旧東ドイツ・テューリンゲン州のゾンネベルク郡は、人口約5万7000人。ドイツで最も小さな郡の1つだ。
ここで6月25日に行われた郡長(ラントラート)選挙の決選投票の結果は、同州だけではなく中央政界、そしてドイツ社会全体に強い衝撃を与えた。
この選挙は、AfDが上昇気流に乗っていることをはっきり示した。

まず6月11日に行われた選挙では、4人の候補者全員の得票率が過半数に達しなかったために、2週間後に決選投票が行われた。

 決選投票では、AfDのロベルト・ゼッセルマン候補が52.8%の票を獲得し、現職のユルゲン・ケッパー氏(キリスト教民主同盟=CDU)を下した。
ゼッセルマン氏は7月3日に郡長に就任した。ドイツの自治体で初めて、AfDに属する首長が誕生した。

 ゼッセルマン氏の勝利を防ぐために、CDUから左翼党(リンケ)まで複数の政党が一丸となって現職のケッパー氏を推したが、同氏の得票率は47.2%にとどまり、AfDに勝てなかった。
テューリンゲン州行政局は、ゼッセルマン氏に対する身上調査を7月10日に終えて、「ゼッセルマン氏はドイツの憲法への忠誠を誓っている。彼がAfD党員だという理由だけで、首長就任の資格を剥奪することはできない」と発表した。

 だがAfDは、ドイツで最も過激な主張をする政党だ。同党は難民受け入れ数の大幅削減や、ドイツがユーロ圏から脱退することを求めている他、「イスラム教はドイツに属さない」など排外主義的傾向が強い。
またAfDは米国よりもロシアに親近感を持っており、ドイツによるウクライナ支援にも批判的だ。

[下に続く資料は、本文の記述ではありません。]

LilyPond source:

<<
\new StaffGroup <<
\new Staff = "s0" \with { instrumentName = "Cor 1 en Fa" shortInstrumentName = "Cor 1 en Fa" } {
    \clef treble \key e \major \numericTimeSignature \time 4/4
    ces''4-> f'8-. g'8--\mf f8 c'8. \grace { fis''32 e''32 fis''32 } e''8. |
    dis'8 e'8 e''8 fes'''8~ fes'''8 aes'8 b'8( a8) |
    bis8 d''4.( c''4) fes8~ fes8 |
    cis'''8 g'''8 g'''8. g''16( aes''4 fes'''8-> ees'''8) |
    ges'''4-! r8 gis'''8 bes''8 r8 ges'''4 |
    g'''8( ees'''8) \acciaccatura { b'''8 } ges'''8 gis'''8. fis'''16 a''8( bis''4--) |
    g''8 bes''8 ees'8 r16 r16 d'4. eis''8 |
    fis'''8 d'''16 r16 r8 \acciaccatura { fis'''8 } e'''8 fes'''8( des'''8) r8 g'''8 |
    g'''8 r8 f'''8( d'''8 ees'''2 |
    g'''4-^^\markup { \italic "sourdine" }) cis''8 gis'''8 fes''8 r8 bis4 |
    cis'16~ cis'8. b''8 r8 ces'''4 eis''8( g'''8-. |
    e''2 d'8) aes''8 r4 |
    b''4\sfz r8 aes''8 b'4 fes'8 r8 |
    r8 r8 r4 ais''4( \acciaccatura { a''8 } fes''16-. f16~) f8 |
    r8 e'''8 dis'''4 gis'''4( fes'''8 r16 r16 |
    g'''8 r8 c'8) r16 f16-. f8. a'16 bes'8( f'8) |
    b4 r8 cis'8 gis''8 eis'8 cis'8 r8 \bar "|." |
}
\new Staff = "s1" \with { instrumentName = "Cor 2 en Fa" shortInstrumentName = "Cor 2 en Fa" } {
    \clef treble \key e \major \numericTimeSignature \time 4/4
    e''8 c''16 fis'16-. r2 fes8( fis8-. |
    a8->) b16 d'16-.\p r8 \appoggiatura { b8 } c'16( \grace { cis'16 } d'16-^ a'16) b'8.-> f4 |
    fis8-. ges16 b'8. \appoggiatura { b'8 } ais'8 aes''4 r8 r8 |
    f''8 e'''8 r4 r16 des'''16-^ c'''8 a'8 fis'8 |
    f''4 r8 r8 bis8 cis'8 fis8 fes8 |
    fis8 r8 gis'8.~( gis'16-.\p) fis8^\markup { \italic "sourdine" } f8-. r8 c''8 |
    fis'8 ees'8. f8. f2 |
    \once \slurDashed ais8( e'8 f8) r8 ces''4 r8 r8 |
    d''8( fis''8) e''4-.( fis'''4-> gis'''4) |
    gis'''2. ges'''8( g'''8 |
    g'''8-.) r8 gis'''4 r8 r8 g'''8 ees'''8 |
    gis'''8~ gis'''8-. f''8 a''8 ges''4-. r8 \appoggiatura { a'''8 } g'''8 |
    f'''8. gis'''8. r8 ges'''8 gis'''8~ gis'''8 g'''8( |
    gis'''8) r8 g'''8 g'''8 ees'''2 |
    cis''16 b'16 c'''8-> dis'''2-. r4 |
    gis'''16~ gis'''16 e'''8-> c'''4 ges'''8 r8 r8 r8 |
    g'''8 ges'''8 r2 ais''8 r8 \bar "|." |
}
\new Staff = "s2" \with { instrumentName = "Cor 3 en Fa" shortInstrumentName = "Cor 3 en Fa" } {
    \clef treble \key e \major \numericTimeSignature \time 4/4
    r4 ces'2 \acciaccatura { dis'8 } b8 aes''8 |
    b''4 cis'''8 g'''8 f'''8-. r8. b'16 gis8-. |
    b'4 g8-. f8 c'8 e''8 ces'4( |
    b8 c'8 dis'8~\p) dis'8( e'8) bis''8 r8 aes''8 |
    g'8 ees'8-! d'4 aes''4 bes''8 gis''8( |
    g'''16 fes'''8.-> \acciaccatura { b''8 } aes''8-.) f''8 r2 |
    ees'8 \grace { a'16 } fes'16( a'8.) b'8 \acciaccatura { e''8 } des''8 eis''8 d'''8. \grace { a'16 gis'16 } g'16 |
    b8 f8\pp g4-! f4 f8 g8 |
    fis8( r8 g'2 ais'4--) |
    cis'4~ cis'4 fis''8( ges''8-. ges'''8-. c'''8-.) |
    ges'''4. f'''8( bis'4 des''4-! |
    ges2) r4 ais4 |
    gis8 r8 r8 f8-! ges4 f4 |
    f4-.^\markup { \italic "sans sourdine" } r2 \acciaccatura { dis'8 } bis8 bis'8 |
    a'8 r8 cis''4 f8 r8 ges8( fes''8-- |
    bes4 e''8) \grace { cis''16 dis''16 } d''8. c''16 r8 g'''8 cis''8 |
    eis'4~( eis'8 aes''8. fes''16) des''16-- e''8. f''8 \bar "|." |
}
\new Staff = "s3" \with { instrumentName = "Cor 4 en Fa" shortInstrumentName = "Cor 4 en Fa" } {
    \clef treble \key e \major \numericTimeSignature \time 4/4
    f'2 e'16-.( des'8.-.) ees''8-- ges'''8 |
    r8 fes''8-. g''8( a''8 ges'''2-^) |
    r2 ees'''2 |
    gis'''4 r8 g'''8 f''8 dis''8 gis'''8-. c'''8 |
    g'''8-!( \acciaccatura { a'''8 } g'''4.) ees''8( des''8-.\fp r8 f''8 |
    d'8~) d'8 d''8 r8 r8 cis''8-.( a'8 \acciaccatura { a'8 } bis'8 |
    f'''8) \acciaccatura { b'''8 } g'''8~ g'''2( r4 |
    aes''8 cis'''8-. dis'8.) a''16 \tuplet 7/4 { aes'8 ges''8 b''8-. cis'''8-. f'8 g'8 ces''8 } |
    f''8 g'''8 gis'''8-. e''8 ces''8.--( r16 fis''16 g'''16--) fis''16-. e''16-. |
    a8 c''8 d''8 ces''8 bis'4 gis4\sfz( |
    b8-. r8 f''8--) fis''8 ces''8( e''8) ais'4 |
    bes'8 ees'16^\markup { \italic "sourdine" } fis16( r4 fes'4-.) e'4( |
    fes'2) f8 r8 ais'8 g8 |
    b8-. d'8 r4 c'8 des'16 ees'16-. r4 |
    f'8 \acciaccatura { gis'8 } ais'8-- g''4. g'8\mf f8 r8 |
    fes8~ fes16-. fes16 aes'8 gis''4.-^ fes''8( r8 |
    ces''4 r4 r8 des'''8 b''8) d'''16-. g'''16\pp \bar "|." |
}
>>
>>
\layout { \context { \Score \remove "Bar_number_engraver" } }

 このためAfDは、ドイツの捜査機関・連邦憲法擁護庁が「極右団体の疑いのある政党」と位置付けて監視している。
連邦憲法擁護庁は、「極右団体の疑いのある政党」にスパイを送り込んだり、裁判官の許可が得られれば電話やメールの盗聴をしたりすることができる。

 中でもゼッセルマン氏が属するAfDテューリンゲン州支部は、同党の中で最も過激だ。
同支部のビェルン・ヘッケ支部長は、ベルリンの中心部にあるホロコースト(ユダヤ人虐殺)追悼モニュメントについて「あのような恥ずかしい物を首都の真ん中に設置する国は、ドイツだけだ」と公言するなど、AfDに属す政治家の中でも最も過激な発言をする。
このモニュメントは、600万人の犠牲者を哀悼するものだ。